- **Dataset extract**:
◇ ◇ ◇ ◇
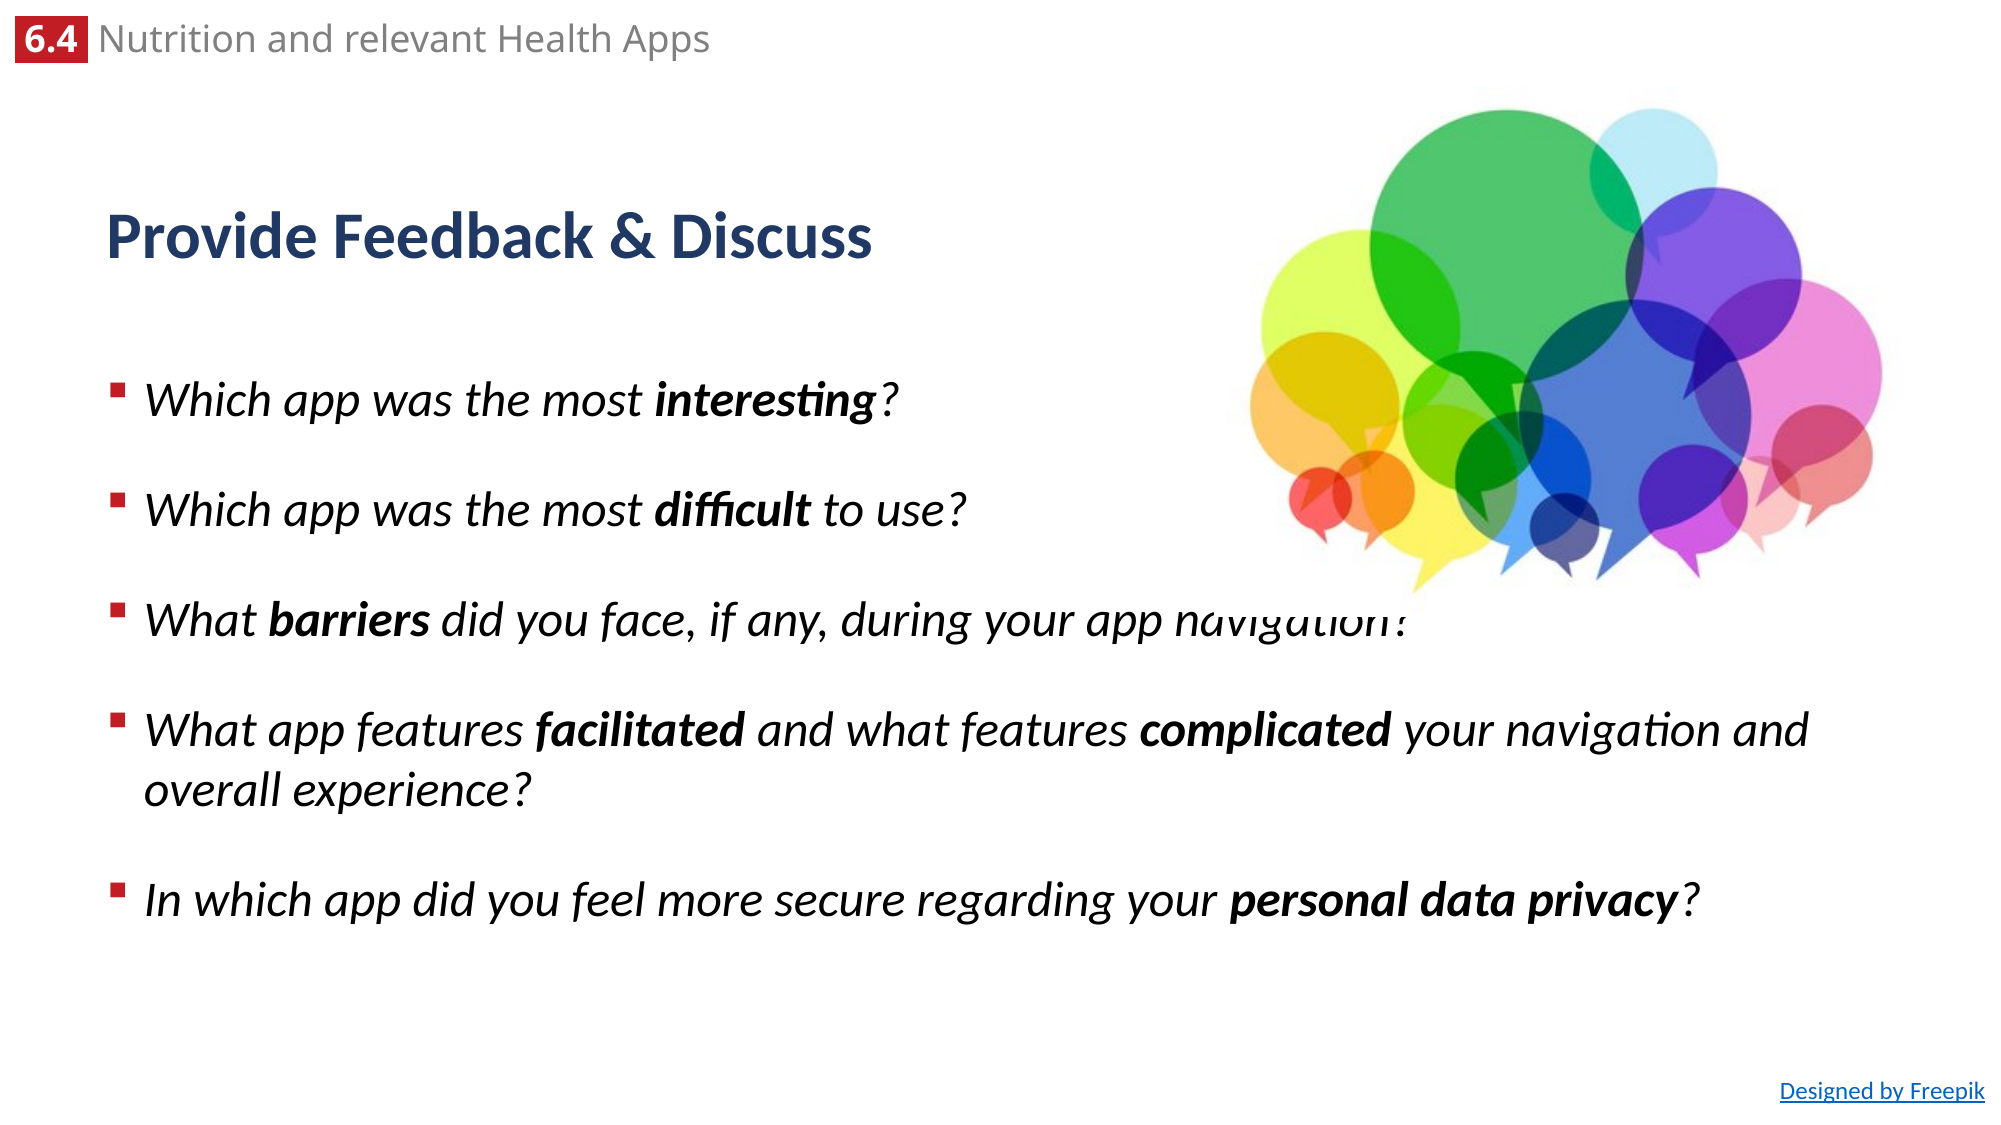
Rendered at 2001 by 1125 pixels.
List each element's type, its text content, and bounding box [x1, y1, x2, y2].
◇ ◇ ◇ ◇
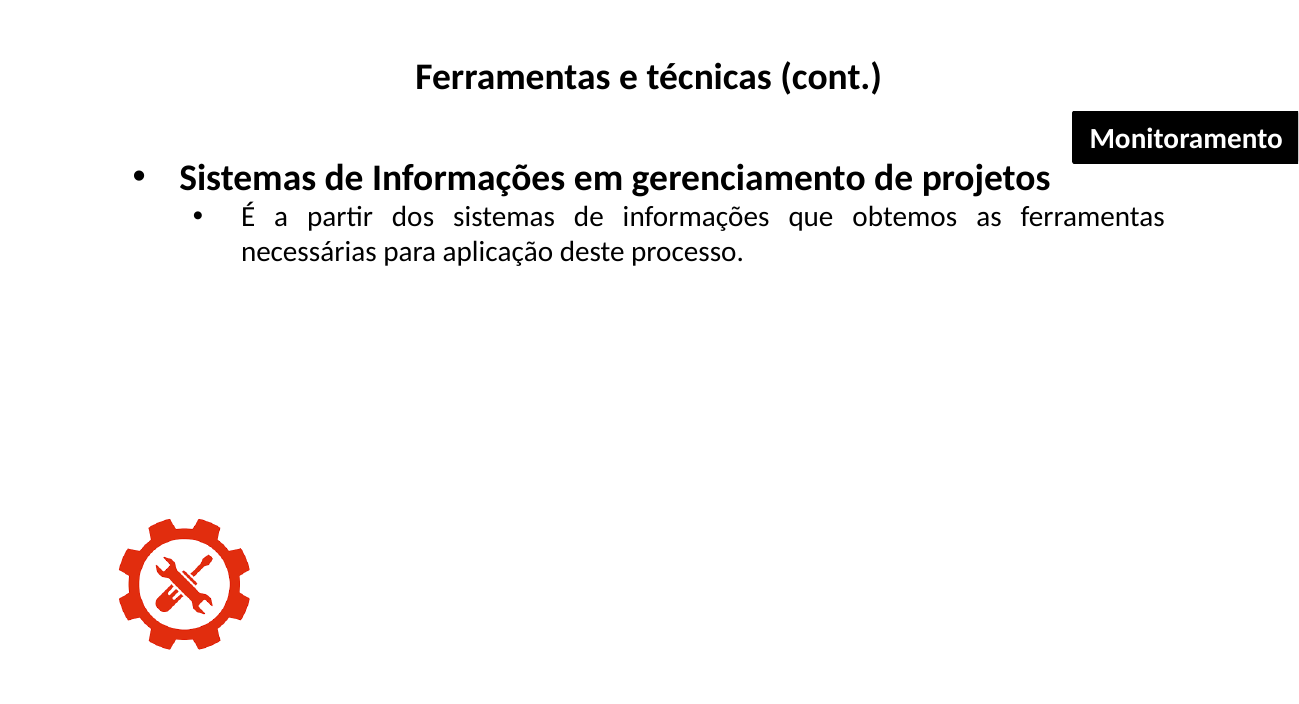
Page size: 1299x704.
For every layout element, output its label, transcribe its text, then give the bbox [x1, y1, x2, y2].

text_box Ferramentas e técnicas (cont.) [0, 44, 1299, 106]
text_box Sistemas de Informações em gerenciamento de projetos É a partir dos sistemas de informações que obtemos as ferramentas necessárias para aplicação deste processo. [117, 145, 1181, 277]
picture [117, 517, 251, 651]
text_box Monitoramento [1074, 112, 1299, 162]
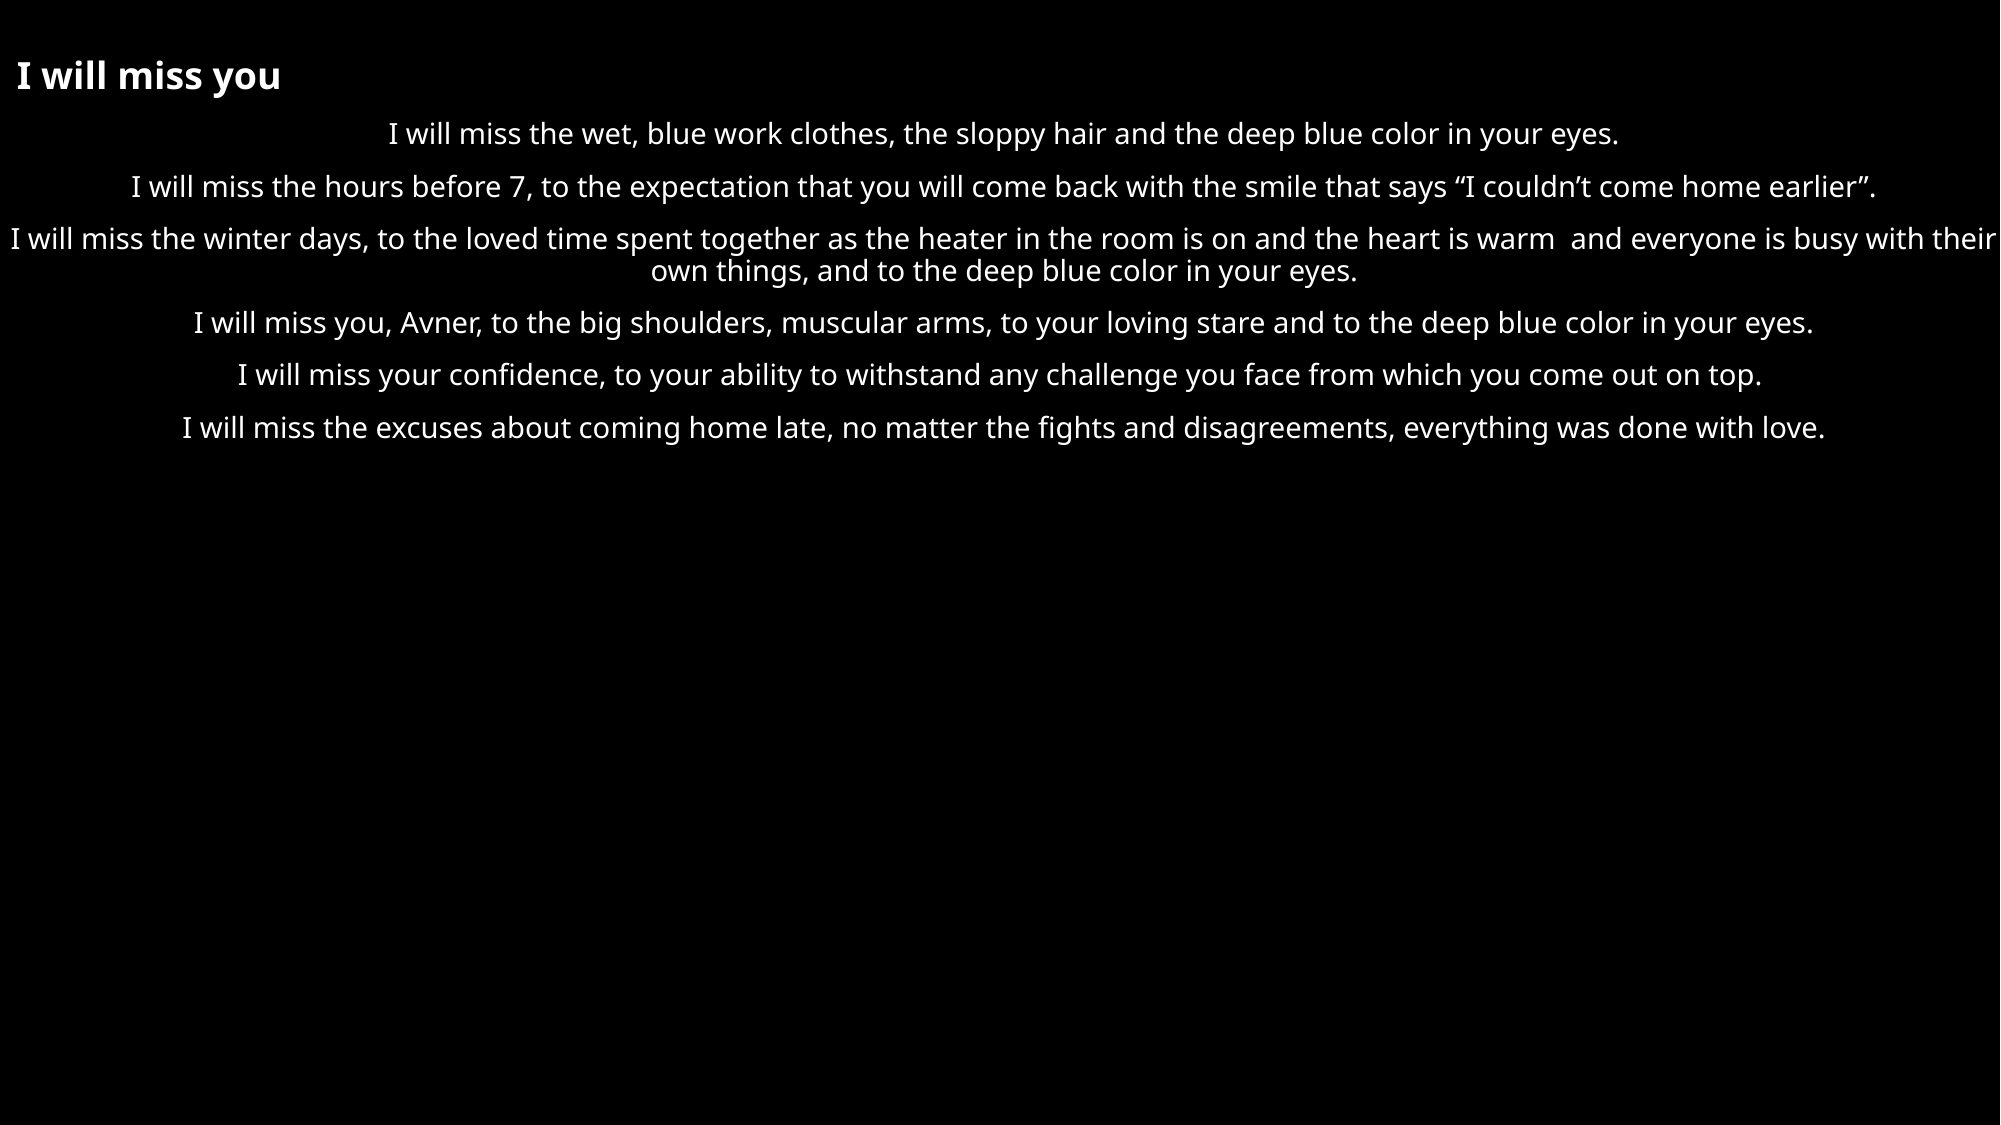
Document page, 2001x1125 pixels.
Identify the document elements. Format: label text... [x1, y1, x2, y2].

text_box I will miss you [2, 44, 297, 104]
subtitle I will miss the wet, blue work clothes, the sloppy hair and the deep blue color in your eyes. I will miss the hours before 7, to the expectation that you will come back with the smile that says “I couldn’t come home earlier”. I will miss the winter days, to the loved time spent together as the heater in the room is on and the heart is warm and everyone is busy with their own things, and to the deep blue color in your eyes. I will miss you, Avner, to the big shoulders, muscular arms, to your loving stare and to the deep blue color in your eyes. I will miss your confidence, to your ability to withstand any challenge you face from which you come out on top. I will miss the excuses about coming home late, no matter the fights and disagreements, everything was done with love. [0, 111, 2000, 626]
◇ ◇ ◇ ◇
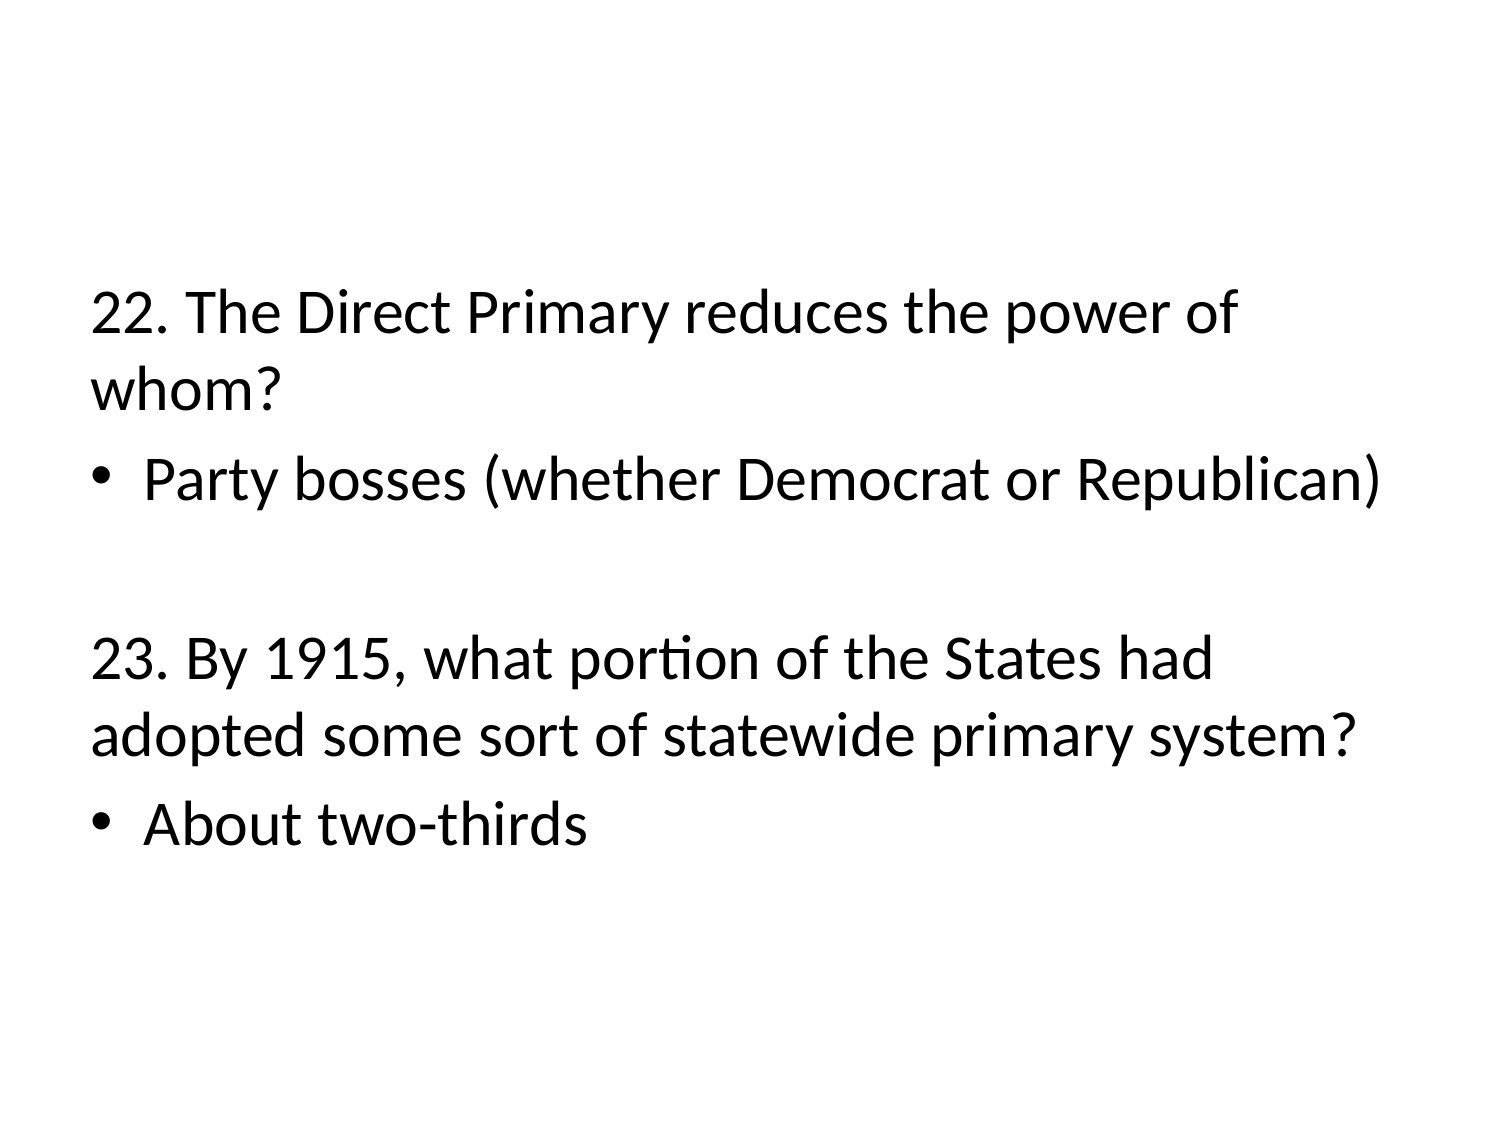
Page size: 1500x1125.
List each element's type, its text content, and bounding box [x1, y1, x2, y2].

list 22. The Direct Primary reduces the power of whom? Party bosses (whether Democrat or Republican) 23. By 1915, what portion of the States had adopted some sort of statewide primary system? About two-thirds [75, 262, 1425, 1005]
◇ ◇ ◇ ◇
- **Task requirements**:
Scan the records for the string "pixels". Copy each line in which it appears.

- **Result**:
Rendered at 2001 by 1125 pixels.
Document page, 2001x1125 pixels.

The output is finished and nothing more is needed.